Así nació Alicia Adorada, probablemente la canción más desgarradora que ha dado el vallenato. No fue escrita para alcanzar la fama. Fue el llanto de un hombre que se negaba a aceptar la ausencia del amor de su vida. Cada estrofa parecía escrita con lágrimas, y quizá por eso sigue conmoviendo a quien la escucha, décadas después.
Aunque Alicia Adorada inmortalizó su nombre, su legado fue mucho más amplio. Compuso cerca de 170 canciones, entre ellas Lucero espiritual, El Paseo de Concordia, Sí, sí, sí, El Duende, El Pájaro Carpintero, Marleny, El Provincianito, La Pesadilla, La muerte es la que puede y Jesucristo caminando con San Juan.
Para Juancho Polo cualquier historia podía transformarse en música. Un amor imposible, una discusión en la plaza, el vuelo de un pájaro o una conversación bajo la sombra de un árbol terminaban convertidos en un paseo vallenato. No escribía buscando aplausos. Escribía porque las canciones parecían perseguirlo hasta nacer.
Sin embargo, fue una composición la que terminó envolviendo su historia en un halo de misterio. En Jesucristo caminando con San Juan dejó unos versos que hoy siguen estremeciendo al folclor colombiano: «El día que Juancho se muera, queda su pueblo de luto; bajará una nube negra, lo llamarán el difunto…»
Con el paso de los años, aquellas palabras dejaron de parecer una simple inspiración para convertirse, en la memoria popular, en una inquietante premonición. Era como si el propio juglar hubiera logrado asomarse al final de su camino y escribir, sin saberlo, el anuncio de su despedida.
Sus amigos aseguraban que hablaba de la muerte con una tranquilidad que desconcertaba. Decía que un compositor jamás moría mientras existiera un acordeón dispuesto a interpretar sus canciones. Quizá por eso nunca le tuvo miedo al último viaje. Prefería brindar, sonreír y seguir cantando.
La noche del 21 de julio de 1978 fue diferente. Después de varios días de parranda regresó a su casa, en Fundación, Magdalena. Llegó callado. No pidió el acordeón. No contó anécdotas. Solo levantó la mirada hacia el cielo con una serenidad que nadie logró comprender. Su familia sintió que algo era distinto, aunque nadie imaginó que estaban compartiendo las últimas horas con el hombre que había llenado de música al Caribe.

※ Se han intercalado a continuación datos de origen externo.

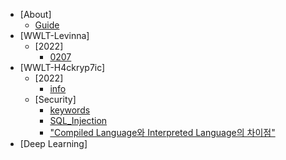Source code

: <!-- docs/_sidebar.md -->
- [About]
  - [Guide](guide.md "Guide Page")
- [WWLT-Levinna]
  - [2022]
    - [0207](/2022-Levinna/0207.md "220207.md")
- [WWLT-H4ckryp7ic]
  - [2022]
    - [info](/2022-Hackryptic/info.md "info.md")
  - [Security]
    * [keywords](/security-Hackryptic/keywords.md "keywords.md")
    * [SQL_Injection](/security-Hackryptic/SQL_Injection.md "SQL_Injection")
    * ["Compiled Language와 Interpreted Language의 차이점"](/System-Hackryptic/static_dynamic_difference.md/ "static_dynamic_difference.md")
- [Deep Learning]
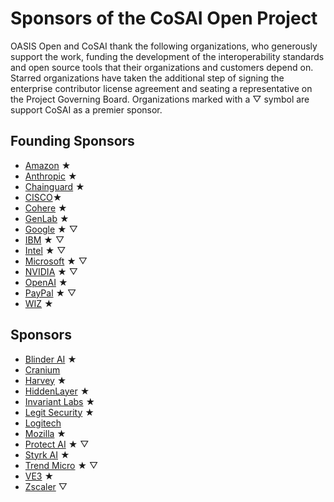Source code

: # Sponsors of the CoSAI Open Project

OASIS Open and CoSAI thank the following organizations, who generously support the work, funding the development of the interoperability standards and open source tools that their organizations and customers depend on.  
Starred organizations have taken the additional step of signing the enterprise contributor license agreement and seating a representative on the Project Governing Board. Organizations marked with a &bigtriangledown; symbol are support CoSAI as a premier sponsor.

## Founding Sponsors
* [Amazon](https://www.aboutamazon.com/) &bigstar;
* [Anthropic](https://www.anthropic.com/) &bigstar;
* [Chainguard](https://www.chainguard.dev/) &bigstar;
* [CISCO](https://www.cisco.com/)&bigstar;
* [Cohere](https://cohere.com/) &bigstar;
* [GenLab](https://www.genlab.studio/) &bigstar;
* [Google](https://about.google/) &bigstar; &bigtriangledown;
* [IBM](https://www.ibm.com) &bigstar; &bigtriangledown;
* [Intel](https://www.intel.com) &bigstar; &bigtriangledown;
* [Microsoft](https://www.microsoft.com/) &bigstar; &bigtriangledown;
* [NVIDIA](https://www.nvidia.com/en-us/) &bigstar; &bigtriangledown;
* [OpenAI](https://openai.com/) &bigstar;
* [PayPal](https://www.paypal.com/) &bigstar; &bigtriangledown;
* [WIZ](https://www.wiz.io/) &bigstar;

## Sponsors
* [Blinder AI](https://blinderai.com/) &bigstar;
* [Cranium](https://www.cranium.ai/)
* [Harvey](https://www.harvey.ai/) &bigstar;
* [HiddenLayer](https://hiddenlayer.com/) &bigstar;
* [Invariant Labs](https://invariantlabs.ai/) &bigstar;
* [Legit Security](https://www.legitsecurity.com/) &bigstar;
* [Logitech](https://www.logitech.com/)
* [Mozilla](https://www.mozilla.org/en-US/?v=2) &bigstar;
* [Protect AI](https://protectai.com/) &bigstar; &bigtriangledown;
* [Styrk AI](https://styrk.ai/) &bigstar;
* [Trend Micro](https://www.trendmicro.com/) &bigstar; &bigtriangledown;
* [VE3](https://www.ve3.global/) &bigstar;
* [Zscaler](https://www.zscaler.com/) &bigtriangledown;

En la madrugada del 22 de julio de 1978, Juancho Polo Valencia murió a los 59 años. La noticia corrió como un lamento por el Magdalena, el Cesar, La Guajira y toda la región Caribe. En muchos pueblos los acordeones guardaron silencio por respeto. En otros hicieron exactamente lo contrario: comenzaron a tocar Alicia Adorada, convencidos de que no existía una oración más hermosa para despedir al hombre que había convertido el sufrimiento en una obra inmortal.
Hoy, casi cinco décadas después, Juancho Polo sigue regresando cada vez que un acordeón rompe el silencio de una plaza, cada vez que una voz interpreta Alicia Adorada o cuando un abuelo cuenta, con los ojos humedecidos, la historia del juglar que parecía conocer el día en que la muerte saldría a buscarlo.
Porque hay artistas que mueren y hay otros, como Juancho Polo Valencia, que simplemente dejan de caminar entre nosotros para empezar a vivir, para siempre, en la memoria de un pueblo que nunca dejará de cantar sus canciones.